Romney Says He Won’t Cut Taxes on High-Income Earners
Mitt Romney, the Republican presidential nominee, said he’ll reduce the number of deductions and exemptions for high-income taxpayers, while declining to say which ones he would get rid of as part of his plan.
Romney said he wants to bring down the tax rates while maintaining the revenues that the government collects. The goal, he said, is to not lower taxes on high income earners while lowering taxes for middle income earners by doing away with the taxes they would have to pay on interest, dividends and capital gains.
“People at the high end, high income taxpayers, are going to have fewer deductions and exemptions. Those numbers are going to come down. Otherwise they’d get a tax break,” Romney said on “Meet the Press” airing on NBC today. “And I want to make sure people understand, despite what the Democrats said at their convention, I am not reducing taxes on high income taxpayers.”
He said that he wouldn’t raise taxes on middle-income earners to reduce the nation’s deficit.
“My tax policy is designed to find a way to encourage more hiring in this country,” Romney said. “We encourage small business, because small business is able to keep more of what it makes and therefore hire more people, which is my priority.”
Lanhee Chen, Romney’s domestic policy adviser, said Romney doesn’t want to cut homeownership and health-care tax breaks, especially for middle-income people.
“This silly idea that, I’ve got to tell you exactly -- I’m going to presume and presuppose these are the things that we’re going to curb and these are the things we’re going to change --I think, represents an unrealistic view of how this works,” Chen said.

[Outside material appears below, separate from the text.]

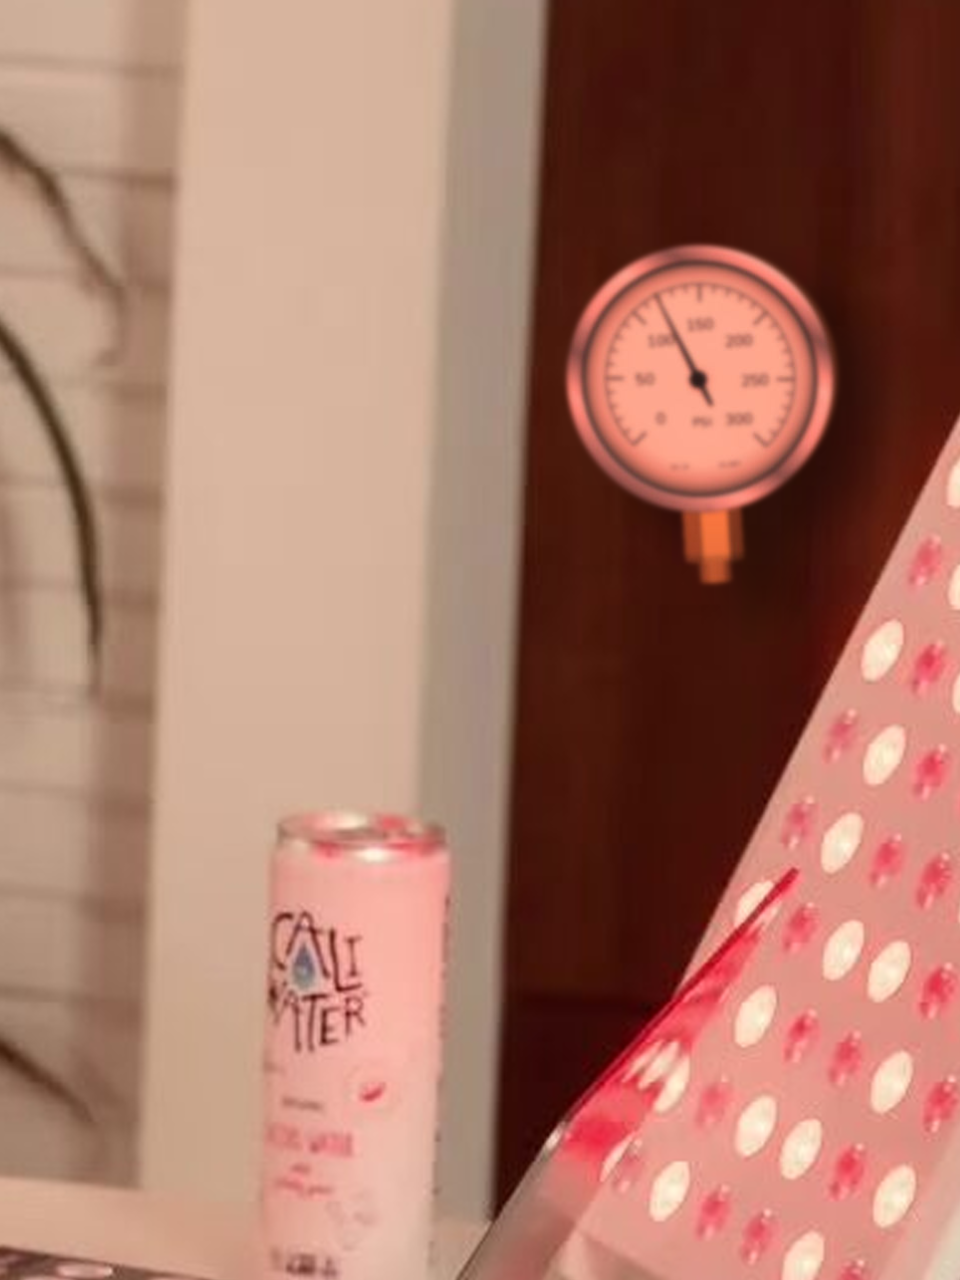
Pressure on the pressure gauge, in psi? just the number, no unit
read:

Romney said it was a “big mistake” for Republican leaders in Congress to back automatic cuts of $1.2 trillion during negotiations last year to raise the U.S. debt limit. The automatic cuts, known as sequestration, are required by the 2011 agreement to raise the U.S. debt limit and were designed to require Congress to find other deficit-reduction proposals to replace them. Lawmakers so far haven’t agreed on such a plan. About half of the automatic cuts come from defense spending.
Paul Ryan, Romney’s running mate, voted for the automatic cuts while trying to undo them this year. The Republican-led House in May passed a bill to avert the $500 billion in defense cuts.
Romney said that he wants to maintain defense spending at the current level of the gross domestic product which is about 3.5 percent.
“I don’t want to keep bringing it down as the president’s doing,” Romney said on the program.
The Republican nominee said he would balance the budget by the end of his second term as president. Doing so in the first term, would cause a “dramatic impact on the economy. Too dramatic.”
“We’ve put together a plan that lays out how we get to a balanced budget within eight to 10 years,” Romney said.
Romney indicated that he may be satisfied with being a one- term president. “If I can get this country back on track again, I’d be satisfied with anything.”